Accepts Healthy Volunteers?

Details

Lead Sponsor:

Sanofi

Treatments:

Amiodarone
Dronedarone

Criteria

Inclusion criteria:

- Paroxysmal AF or atrial flutter (AFL) documented by evidence of AF/AFL and sinus
rhythm within the prior 6 months;

- AF burden ≥1% on pacemaker EGM interrogation at screening, with at least one episode
of AF within the previous 28 days;

- Programmable dual chamber pacemaker with lead placement no less than 3 months before
screening, a minimum capability of storing 3 months or more of EGM data, and an
expected remaining battery life of 1 year or more.

Exclusion criteria:

- AF burden <1% on pacemaker EGM interrogation at screening;

- None of the following cardiovascular risk factors: Age ≥70 years, hypertension,
diabetes mellitus, prior cardiovascular accident or systemic embolism, left atrium
diameter ≥50 mm by M-mode or 2D echocardiography, or left ventricular ejection
fraction ≤0.40 by M-mode or 2D echocardiography, cardiac catheterization, or nuclear
cardiac imaging;

- Permanent AF;

- Evidence of persistent AF (continuous AF activity lasting longer than 7 days);

- Electrical cardioversion (or overdrive pacing) within 4 weeks prior to screening;

- Cardiac ablation procedure within 3 months prior to screening;

- Evidence of uncorrected atrial undersensing or oversensing documented in routine
pacemaker evaluation at screening;

- Pacemaker programming requirements for the study not clinically feasible,
contraindicated, or could have posed risk;

- Ongoing potentially dangerous symptoms when in AF/AFL such as angina pectoris,
transient ischemic attacks, stroke, or syncope;

- New York Heart Association (NYHA) Class IV heart failure or NYHA Class II or III heart
failure with a recent decompensation requiring hospitalization or referral to a
specialized heart failure clinic within 4 weeks prior to screening;

- Evidence of clinical instability including hypotension, unstable angina and
hemodynamically significant obstructive valvular disease, hemodynamically significant
obstructive cardiomyopathy, a cardiac operation, or revascularization procedure within
4 weeks prior to screening;

- Noncardiovascular illness or disorder that could have precluded participation or
severely limit survival including cancer with metastasis and organ transplantation
requiring immune suppression;

- Planned noncardiac or cardiac surgery or procedures including surgery for valvular
heart disease, coronary artery bypass graft, percutaneous coronary intervention,
cardiac transplantation or electrical cardioversion for AF/AFL;

- Need for concomitant medication that were prohibited in this trial: Antiarrhythmics,
drugs or products that are strong inhibitors of CYP3A, CYP3A inducers;

- Chronic use of amiodarone within the 4 weeks prior to screening;

- Use of Class I or Class III antiarrhythmics (other than amiodarone) within 5-half
lives prior to screening;

- Use of St John's wort, grapefruit juice, or drugs that prolong the QT interval and
might have increased the risk of torsade de pointes;

- Inability or unwillingness to comply with oral anticoagulation therapy, if indicated;

- Bazett corrected QT interval interval ≥500 msec at screening (if in sinus rhythm);

- Uncontrolled hypertension (systolic blood pressure ≥160 mmHg or diastolic blood
pressure ≥ 100mmHg) at screening;

- Uncorrected hypokalemia (serum potassium <3.5 mEq/L)
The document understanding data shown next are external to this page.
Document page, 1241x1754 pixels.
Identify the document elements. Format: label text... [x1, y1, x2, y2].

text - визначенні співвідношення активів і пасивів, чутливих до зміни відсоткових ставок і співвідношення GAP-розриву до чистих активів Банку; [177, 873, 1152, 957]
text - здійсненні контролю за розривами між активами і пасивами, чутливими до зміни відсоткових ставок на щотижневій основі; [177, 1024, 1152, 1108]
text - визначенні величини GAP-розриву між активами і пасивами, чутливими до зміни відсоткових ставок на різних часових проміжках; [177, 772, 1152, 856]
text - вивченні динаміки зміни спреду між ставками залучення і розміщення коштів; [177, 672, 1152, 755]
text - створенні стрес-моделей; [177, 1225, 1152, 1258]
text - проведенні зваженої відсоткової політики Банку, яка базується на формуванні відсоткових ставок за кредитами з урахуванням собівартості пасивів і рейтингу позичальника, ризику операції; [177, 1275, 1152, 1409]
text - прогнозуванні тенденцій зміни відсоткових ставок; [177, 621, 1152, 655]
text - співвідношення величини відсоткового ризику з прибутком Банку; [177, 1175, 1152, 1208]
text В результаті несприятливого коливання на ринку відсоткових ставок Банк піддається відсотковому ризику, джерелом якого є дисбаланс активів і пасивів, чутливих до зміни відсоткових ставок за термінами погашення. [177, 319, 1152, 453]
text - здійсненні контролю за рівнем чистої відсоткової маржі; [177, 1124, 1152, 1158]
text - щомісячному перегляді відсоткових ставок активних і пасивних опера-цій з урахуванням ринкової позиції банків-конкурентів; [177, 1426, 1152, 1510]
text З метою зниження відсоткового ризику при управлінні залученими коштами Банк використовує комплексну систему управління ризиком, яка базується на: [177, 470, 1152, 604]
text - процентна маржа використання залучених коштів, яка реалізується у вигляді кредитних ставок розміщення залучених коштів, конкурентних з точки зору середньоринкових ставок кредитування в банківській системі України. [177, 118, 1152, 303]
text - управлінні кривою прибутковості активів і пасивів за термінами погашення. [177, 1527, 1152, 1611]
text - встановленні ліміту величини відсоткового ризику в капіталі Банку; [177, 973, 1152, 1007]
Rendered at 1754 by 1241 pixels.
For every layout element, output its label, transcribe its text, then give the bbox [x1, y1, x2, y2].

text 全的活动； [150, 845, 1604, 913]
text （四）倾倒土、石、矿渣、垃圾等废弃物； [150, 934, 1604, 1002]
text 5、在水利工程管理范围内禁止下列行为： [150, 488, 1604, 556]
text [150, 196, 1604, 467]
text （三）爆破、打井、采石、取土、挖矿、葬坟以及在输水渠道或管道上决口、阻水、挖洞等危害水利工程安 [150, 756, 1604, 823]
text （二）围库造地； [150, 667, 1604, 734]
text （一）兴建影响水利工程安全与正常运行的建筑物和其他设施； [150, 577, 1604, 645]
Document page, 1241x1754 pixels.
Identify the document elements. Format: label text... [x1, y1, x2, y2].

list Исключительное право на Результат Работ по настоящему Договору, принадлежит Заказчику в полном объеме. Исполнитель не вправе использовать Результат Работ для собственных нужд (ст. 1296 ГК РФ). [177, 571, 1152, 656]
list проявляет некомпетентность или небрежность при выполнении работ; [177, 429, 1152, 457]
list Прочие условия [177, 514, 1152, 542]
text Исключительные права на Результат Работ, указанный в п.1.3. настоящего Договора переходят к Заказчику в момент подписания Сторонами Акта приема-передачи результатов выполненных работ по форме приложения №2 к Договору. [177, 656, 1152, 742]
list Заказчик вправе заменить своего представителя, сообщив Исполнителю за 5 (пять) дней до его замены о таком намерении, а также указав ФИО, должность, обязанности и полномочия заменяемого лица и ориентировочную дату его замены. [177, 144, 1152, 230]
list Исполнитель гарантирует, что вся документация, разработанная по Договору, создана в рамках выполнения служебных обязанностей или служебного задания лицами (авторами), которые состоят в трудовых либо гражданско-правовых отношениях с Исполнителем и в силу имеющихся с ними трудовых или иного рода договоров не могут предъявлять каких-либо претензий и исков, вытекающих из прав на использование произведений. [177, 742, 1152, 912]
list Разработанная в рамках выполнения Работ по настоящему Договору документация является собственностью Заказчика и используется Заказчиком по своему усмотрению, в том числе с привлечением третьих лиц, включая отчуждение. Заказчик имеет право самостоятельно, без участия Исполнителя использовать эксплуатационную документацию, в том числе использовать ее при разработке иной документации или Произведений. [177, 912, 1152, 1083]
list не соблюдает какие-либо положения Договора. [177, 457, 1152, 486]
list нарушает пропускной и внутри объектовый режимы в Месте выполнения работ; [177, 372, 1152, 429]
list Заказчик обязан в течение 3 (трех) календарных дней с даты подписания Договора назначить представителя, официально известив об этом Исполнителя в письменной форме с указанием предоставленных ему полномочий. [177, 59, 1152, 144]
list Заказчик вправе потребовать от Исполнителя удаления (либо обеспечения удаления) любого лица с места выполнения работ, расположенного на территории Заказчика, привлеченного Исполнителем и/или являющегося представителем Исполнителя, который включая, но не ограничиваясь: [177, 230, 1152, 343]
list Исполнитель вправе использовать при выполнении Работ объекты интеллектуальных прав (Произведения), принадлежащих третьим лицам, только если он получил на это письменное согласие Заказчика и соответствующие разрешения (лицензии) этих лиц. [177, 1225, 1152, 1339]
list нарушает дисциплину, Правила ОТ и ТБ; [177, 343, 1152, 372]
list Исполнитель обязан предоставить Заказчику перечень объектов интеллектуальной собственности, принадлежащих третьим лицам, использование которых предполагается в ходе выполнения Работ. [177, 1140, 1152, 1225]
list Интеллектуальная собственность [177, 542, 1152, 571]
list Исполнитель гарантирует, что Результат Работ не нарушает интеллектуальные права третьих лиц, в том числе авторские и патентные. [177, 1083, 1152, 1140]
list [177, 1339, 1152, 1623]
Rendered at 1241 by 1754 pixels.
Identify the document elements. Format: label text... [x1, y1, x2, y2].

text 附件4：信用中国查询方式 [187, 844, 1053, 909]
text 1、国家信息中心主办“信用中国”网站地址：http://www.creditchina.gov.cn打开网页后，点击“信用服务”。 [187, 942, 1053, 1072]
- Severe hepatic impairment (ie, Child-Pugh Class C), abnormal liver function test
defined as alanine aminotransferase (ALT), aspartate aminotransferase (AST), or
bilirubin >2 X upper limit of normal (ULN), or renal impairment defined as serum
creatinine >2.0 mg/dL at screening;

- Uncontrolled diabetes mellitus (documented history of HbA1c >10% at the most recent
assessment prior to screening);

- Pregnant woman or woman of childbearing potential not on adequate birth control;

- Breastfeeding woman;

- Previous (within 2 months prior to screening) or current participation in another
clinical trial with an investigational drug (under development) or investigational
device.

The above information is not intended to contain all considerations relevant to a patient's
potential participation in a clinical trial.